Let's start asking some questions to our dataset !

### 🤔 What are the 10 most reviewed listings?

In [None]:
listing_df.nlargest(10, 'number_of_reviews')

### 🤔 What are the NY neighourhood groups with listings?

In [None]:
listing_df['neighbourhood_group'].unique()

### 🤔 Follow-up: How many listings per neighbourhood group?

In [None]:
listing_df['neighbourhood_group'].value_counts()

### 🤔 What are the Top 10 neighbourhoods with Airbnb listings?

In [None]:
listing_df['neighbourhood'].value_counts().head(10)

In [None]:
listing_df['neighbourhood'].value_counts().head(10).plot(kind='bar')

In [None]:
sns.countplot(data=listing_df, x='neighbourhood_group')

In [None]:
order = listing_df['neighbourhood_group'].value_counts().index
sns.countplot(data=listing_df, x='neighbourhood_group', order=order)

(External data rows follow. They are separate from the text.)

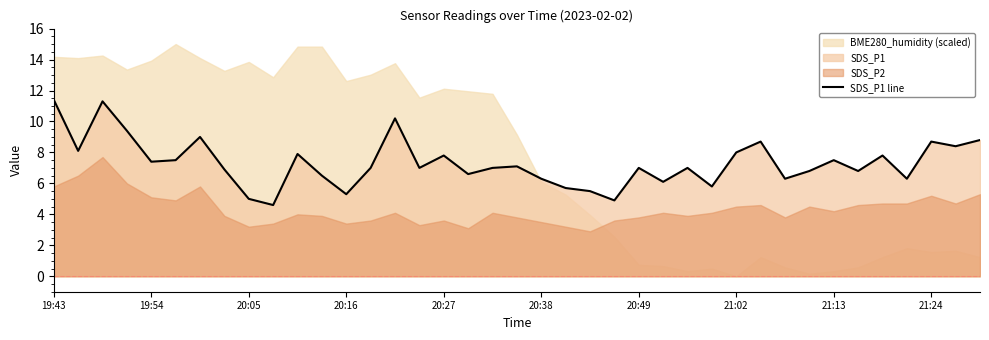

True or false: the data shows 9.2 at 33.

False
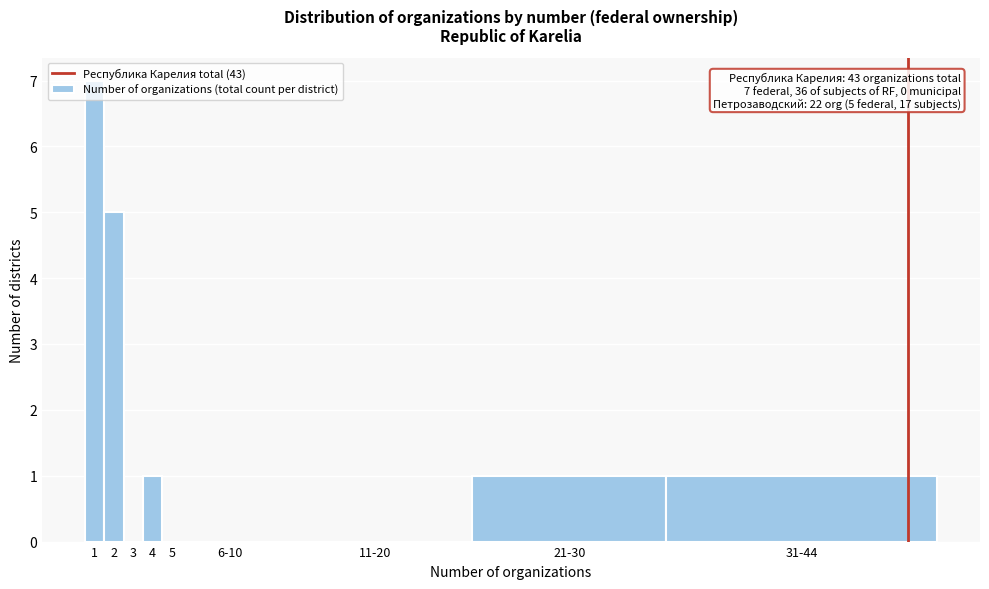

What is the greatest value displayed?

7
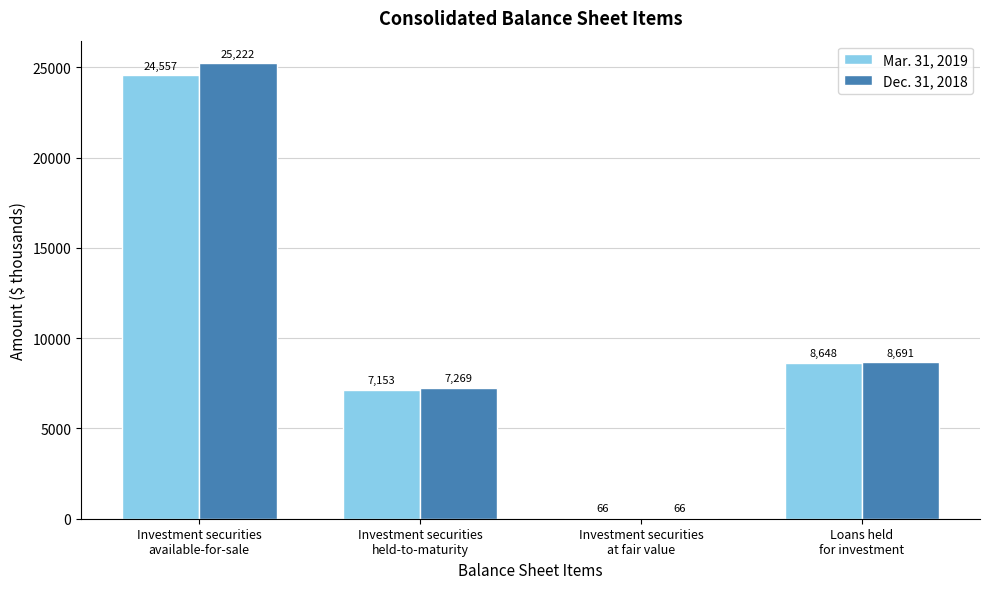

Which category has the highest value across all series?

Investment securities
available-for-sale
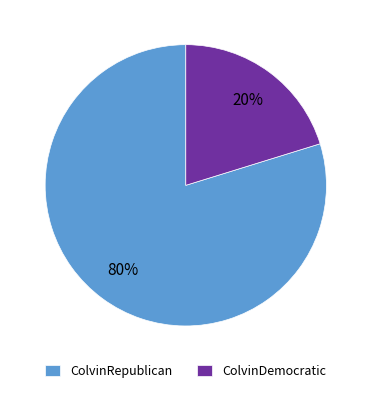

To the nearest percent, what is the combined percentage of ColvinDemocratic and ColvinRepublican?

100%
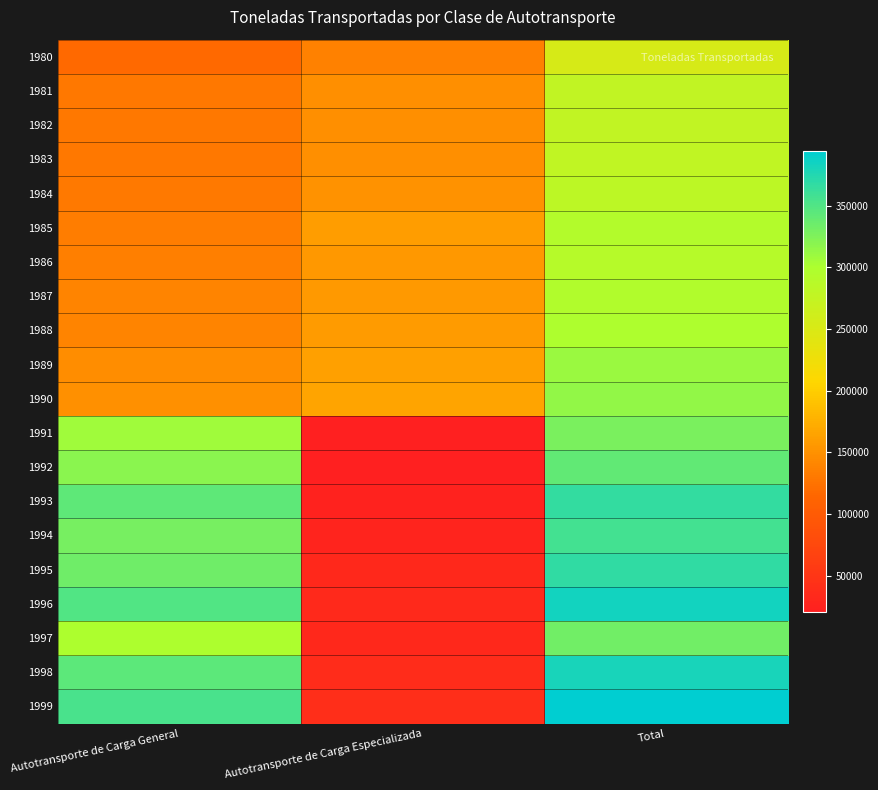

List the series in order of their peak value, highest first.

1999, 1996, 1998, 1995, 1993, 1994, 1992, 1997, 1991, 1990, 1989, 1988, 1987, 1985, 1986, 1984, 1983, 1982, 1981, 1980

### 🤔 What's the influence neighbourhood group on room type?

In [None]:
listing_df['room_type'].unique()

In [None]:
sns.countplot(data=listing_df, x="neighbourhood_group", hue="room_type")

### 🤔 What is the distribution of flat prices?

In [None]:
sns.distplot(listing_df['price'])

In [None]:
affordable_df = listing_df[listing_df['price'] <= 500]
sns.distplot(affordable_df['price'])

In [None]:
listing_df.price.mean()

In [None]:
affordable_df.price.mean()

### 🤔 What is the distribution of flat prices based on the Neighbourhood Group?

In [None]:
sns.violinplot(data=affordable_df, x="neighbourhood_group", y="price")

### 🤔 Can we plot the listings on a map?

In [None]:
affordable_df.plot(
    kind='scatter',
    x='longitude',
    y='latitude',
    c='price',
    cmap='inferno',
    colorbar=True,
    alpha=0.8,
    figsize=(12,8))

In [None]:
import matplotlib.pyplot as plt
import urllib
i = urllib.request.urlopen('https://upload.wikimedia.org/wikipedia/commons/e/ec/Neighbourhoods_New_York_City_Map.PNG')
plt.imshow(plt.imread(i), zorder=0, extent=[-74.258, -73.7, 40.49, 40.92])
ax = plt.gca()
affordable_df.plot(
    ax=ax,
    zorder=1,
    kind='scatter',
    x='longitude',
    y='latitude',
    c='price',
    cmap='inferno',
    colorbar=True,
    alpha=0.8,
    figsize=(12,8))